«Ренджровер» на своих высоких колесах возвышался над окружающей пышной зеленью, ослепительная красота которой заставляла Доминик и Франсуа забыть о цели их путешествия. Они ни о чем не говорили, словно слушая вместе симфоническую музыку, отдаваясь потоку звуков, отстранившись от всего на свете, переживая одну и ту же страсть. Это был один из тех редких и счастливых моментов, которые нужно бы хранить в сосуде, словно хорошее вино. И отношения между теми, кто пережил их, никогда уже не останутся такими же, как прежде.
Может быть, кто-то возразит, что не стоит придавать такое значение простому пейзажу, каким бы прекрасным он ни был. Допустим. Но главное — как реагируют люди на совместный путь. Пусть Франсуа озабочен предстоящей операцией, а Доминик делает вид, что ей на все наплевать. Но между ними никогда уже все не будет сводиться к одним лишь будничным заботам. Их обоих шокировали бы теперь прозаические разговоры относительно объединившего их общего дела, равнодушная бесчувственность к окружающей красоте. Она бы подумала: «Он меня выводит из себя, этот тип». А он сказал бы про себя: «Вот оно, поколение времен компьютеров и противозачаточных пилюль».
Но они были в совсем другом настроении.
Хотя нельзя еще было бы говорить о новой паре влюбленных, это общее настроение сблизило пассажиров «ренджровера», выделив их в глазах друг друга из толпы простых смертных. И, хотя это настроение было мимолетным, словно короткая вспышка, минутное наслаждение, оно оставило след в душе каждого из них. Они не стали Тристаном и Изольдой. Но их профессиональное сотрудничество уже переросло в дружеский союз, который нередко оказывается ступенькой к более глубокому чувству.
Когда поля подсолнечника остались позади, они встряхнулись, словно очнувшись ото сна. Доминик первой спустилась на землю.
— Сегодня ночью мне снова звонил этот тип — «Глубокая глотка».
Своего анонимного информатора она назвала тем прозвищем, которым во время «Уотергейтского дела» репортеры «Вашингтон пост» окрестили таинственного корреспондента, хорошо осведомленного о жизни Белого дома. Франсуа согласился, что странный субъект, звонивший Доминик, действовал таким же образом, стремясь, видимо, направить их журналистское расследование по какому-то своему пути. Но у нее ли одной раздаются ночные звонки? Если нет, то надо срочно публиковать то, что им уже известно. В противном случае коллеги могут утереть им нос. Словно читая его мысли, Доминик успокоила его:
— Я связалась с «Либерасьон». Они ждут нашу первую статью.
Она рассмеялась, и он хотел бы долго слушать этот смех.
— Имя Франсуа Рошана послужило для них гарантией.
Франсуа с неудовольствием выслушал этот лестный для него отзыв. Ибо отчасти он был связан с его долгой журналистской карьерой. «Она может посчитать меня старым хрычом». Он проговорил более сухо, чем сам того хотел:
— Главное, что сказал вам этот тип?
Доминик не стала обижаться.
— Ни «добрый день». Ни «добрый вечер». А только одно: «Спросите президента Малитрана, кто будет связываться с Паулой, когда Виктора Пере уже нет?»

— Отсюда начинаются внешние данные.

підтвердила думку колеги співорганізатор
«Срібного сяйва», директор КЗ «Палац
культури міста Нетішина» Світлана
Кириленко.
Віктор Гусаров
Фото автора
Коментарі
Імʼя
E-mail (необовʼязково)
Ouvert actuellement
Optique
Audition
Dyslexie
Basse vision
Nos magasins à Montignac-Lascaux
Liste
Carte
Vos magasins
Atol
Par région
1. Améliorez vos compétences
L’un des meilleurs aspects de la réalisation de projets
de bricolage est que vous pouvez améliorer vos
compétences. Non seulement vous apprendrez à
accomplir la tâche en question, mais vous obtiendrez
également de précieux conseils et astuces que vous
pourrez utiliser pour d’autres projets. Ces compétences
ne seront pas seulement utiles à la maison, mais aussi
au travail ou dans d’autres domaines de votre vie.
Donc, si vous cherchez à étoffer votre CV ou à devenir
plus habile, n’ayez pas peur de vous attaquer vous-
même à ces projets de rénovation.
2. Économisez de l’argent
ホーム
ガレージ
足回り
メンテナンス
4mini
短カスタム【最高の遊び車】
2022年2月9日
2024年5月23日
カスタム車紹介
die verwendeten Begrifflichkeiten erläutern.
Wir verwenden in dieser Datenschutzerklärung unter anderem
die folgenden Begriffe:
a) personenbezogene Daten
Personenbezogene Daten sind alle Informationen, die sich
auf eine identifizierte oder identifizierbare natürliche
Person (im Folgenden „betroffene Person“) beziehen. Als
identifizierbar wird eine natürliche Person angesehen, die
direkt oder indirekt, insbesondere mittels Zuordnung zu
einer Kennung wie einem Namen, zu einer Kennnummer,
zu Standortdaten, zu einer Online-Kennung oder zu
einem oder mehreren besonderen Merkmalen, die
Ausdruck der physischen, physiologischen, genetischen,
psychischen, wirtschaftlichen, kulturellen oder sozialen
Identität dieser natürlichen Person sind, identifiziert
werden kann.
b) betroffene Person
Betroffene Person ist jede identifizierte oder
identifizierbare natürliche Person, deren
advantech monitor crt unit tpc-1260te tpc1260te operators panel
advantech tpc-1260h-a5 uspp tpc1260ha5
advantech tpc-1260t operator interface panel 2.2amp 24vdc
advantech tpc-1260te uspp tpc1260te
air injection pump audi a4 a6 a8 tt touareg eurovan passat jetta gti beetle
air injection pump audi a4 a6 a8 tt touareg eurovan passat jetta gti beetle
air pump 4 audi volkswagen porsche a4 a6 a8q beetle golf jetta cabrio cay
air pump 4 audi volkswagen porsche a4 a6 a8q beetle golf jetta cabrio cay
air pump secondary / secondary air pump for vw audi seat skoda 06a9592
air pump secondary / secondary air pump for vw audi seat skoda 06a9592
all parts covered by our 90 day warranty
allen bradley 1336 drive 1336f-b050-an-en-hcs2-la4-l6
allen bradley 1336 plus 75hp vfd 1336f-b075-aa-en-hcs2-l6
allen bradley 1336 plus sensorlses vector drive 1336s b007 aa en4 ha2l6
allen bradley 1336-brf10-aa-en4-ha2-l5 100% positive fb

— В следующий раз — если он будет — нужно записать на магнитофон.
И снова он услышал ее насмешливый, столь приятный ему голос.
— Вы меня принимаете за дебютантку, Франсуа.

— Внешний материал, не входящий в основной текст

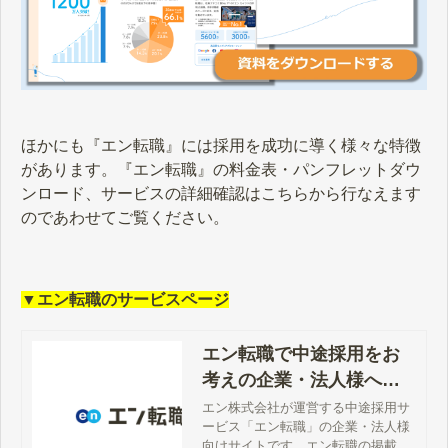
ほかにも『エン転職』には採用を成功に導く様々な特徴
があります。『エン転職』の料金表・パンフレットダウ
ンロード、サービスの詳細確認はこちらから行なえます
のであわせてご覧ください。
▼エン転職のサービスページ
エン転職で中途採用をお
考えの企業・法人様へ
【公式】
エン株式会社が運営する中途採用サ
ービス「エン転職」の企業・法人様
向けサイトです。エン転職の掲載料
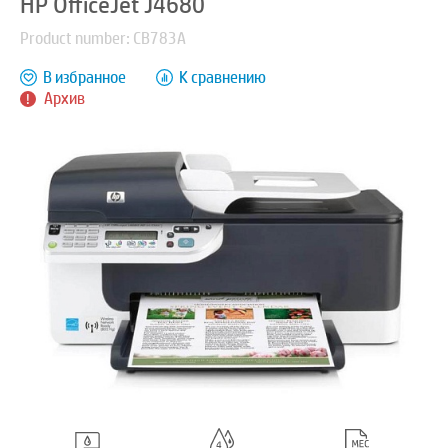
HP OfficeJet J4680
Product number: CB783A
В избранное
К сравнению
Архив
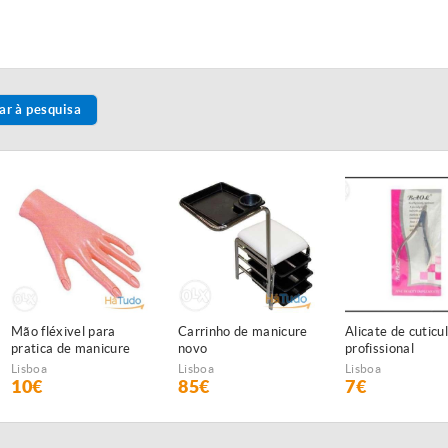
ar à pesquisa
Mão fléxivel para
Carrinho de manicure
Alicate de cuticu
pratica de manicure
novo
profissional
Lisboa
Lisboa
Lisboa
10€
85€
7€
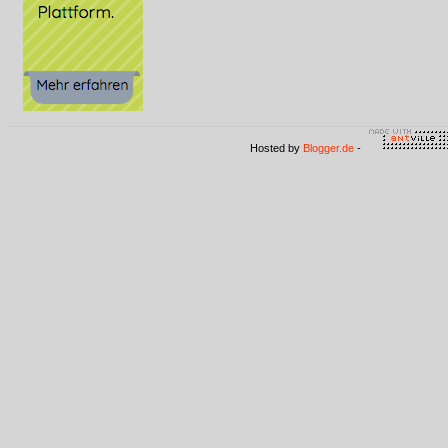
Hosted by
Blogger.de
-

Она впервые назвала его по имени, пролив бальзам на его душу. Продолжая вести машину одной рукой, Доминик порылась другой в складках своего арабского платья и вытащила кассету.
— Может быть, вы или Малитран узнаете этот голос.
За километр до Луветьера она поставила машину в низине у дороги. Дальше они пошли пешком и присоединились к пестрой группе алжирцев, пришедших из поселка. К ним подошел старик в тюрбане с длинными, когда-то, наверное, густо-черными, а теперь побелевшими усами.
— В этой одежде ты похожа на жемчужину Магриба.
Доминик поблагодарила его за комплимент и протянула купюру в пятьсот франков, которую он быстро спрятал в своей одежде.
— Вы останьтесь среди других. Вот и все. Не говори ничего.
Видимо, это был начальник, который решал, кто будет работать, а кто нет. И беда тому, кто ему не понравится. Подобный порядок унаследован от обычаев алжирской деревни, но скоро от него останутся одни лишь воспоминания. Однако это была уже забота не Доминик.